Care of liquid nitrogen

The cryonics patient is ultimately placed in a container filled with liquid nitrogen. The boiling point of liquid nitrogen is -196 degrees Celcius and it is used as a common coolant. Nitrogen being the most abundant element in the earth’s atmosphere, the use of liquid nitrogen is in-line with the indefinite cryopreservation requirement for cryonics patients. To facilitate this, the patient’s body is required to be sufficiently cooled down before they are placed in the dewar containing liquid nitrogen.

After the completion of the preliminary cryonics procedures, perfusion, and the vitrification of tissues, a cryonics patient will be further cooled down before being placed into a dewar filled with liquid nitrogen for long-term storage and preservation. This final cool down is carried out in two stages: first, the temperature is drastically reduced to -110 degrees Celcius, and then is gradually decreased at a rate of -1 degree Celsius per hour until the patient reaches liquid nitrogen temperature, i.e., -196 degrees Celsius.

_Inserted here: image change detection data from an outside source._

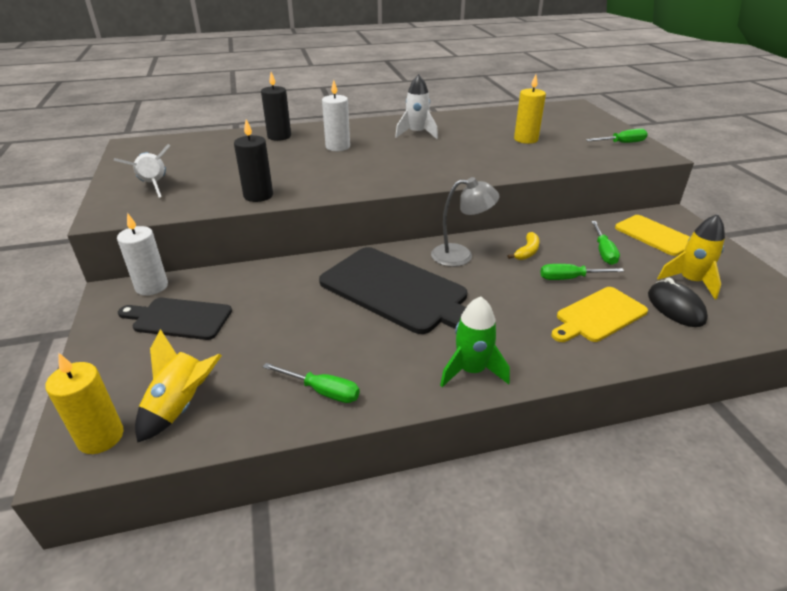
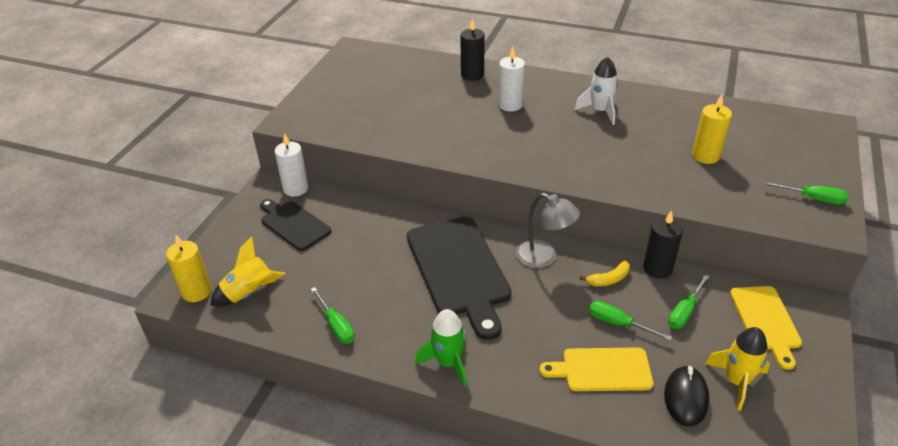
camera: 35 degrees right, 5 degrees up
white rocket [114,144,170,198] -> none
black candle [234,119,273,202] -> black candle moved to [643,210,683,279]

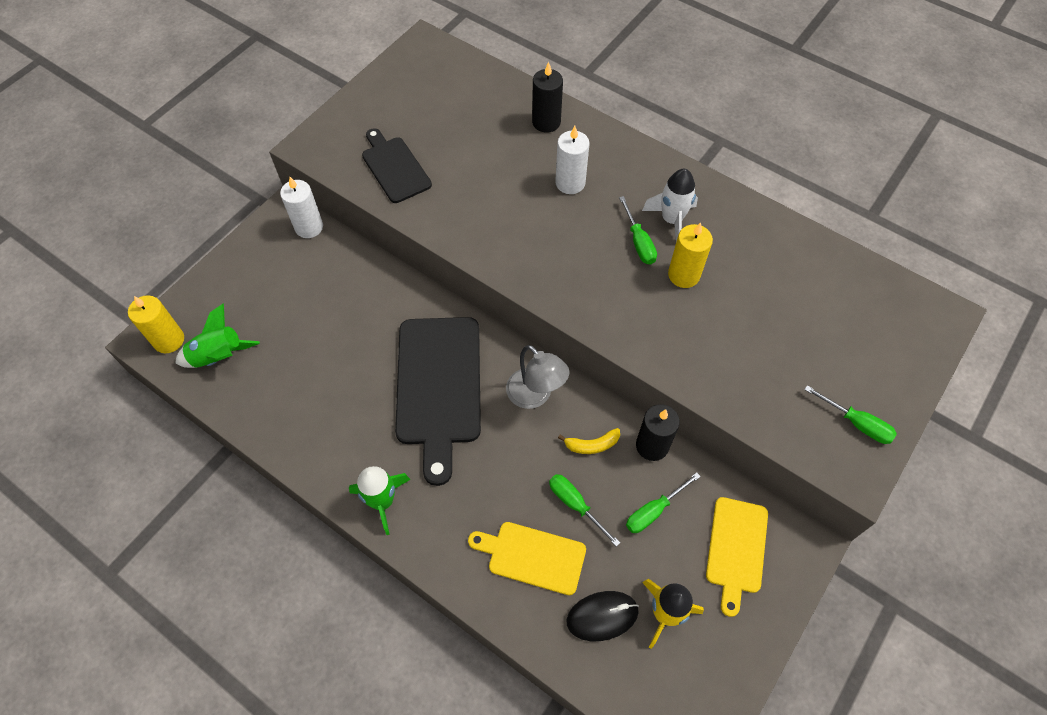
camera: 15 degrees right, 20 degrees up
yellow rocket [210,236,285,307] -> green rocket [175,303,260,368]
black cutting board [260,199,331,251] -> black cutting board moved to [362,128,432,203]
green screwdriver [311,287,355,344] -> green screwdriver moved to [619,196,657,265]
black mouse [664,366,709,426] -> black mouse turned 45 degrees clockwise [566,591,639,641]
yellow candle [692,95,732,164] -> yellow candle moved to [668,222,713,288]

To cater to the patient’s long-term and, at present, indefinite preservation at that temperature, they are placed in specialised cryogenic storage dewars. A single dewar can typically house 4 full-body cryonics patients, with a column in the center for patients opting for neuropreservation. While liquid nitrogen has to be periodically replenished, it is relatively inexpensive to be used for such long-term storage and is not dependent on electricity. While liquid nitrogen has to be periodically replenished, it is relatively inexpensive to be used for such long-term storage and is not dependent on electricity. 

Need to be meticulous

It is evident from the above that the process of cryopreservation is much more than freezing a person after their death. Due to the weight of the end goal of cryopreservation, much importance is given to the preservation of the structure and restoration of the physiology of the organs. According to cryonicists, adhering to this should result in the restoration of the organs’ function.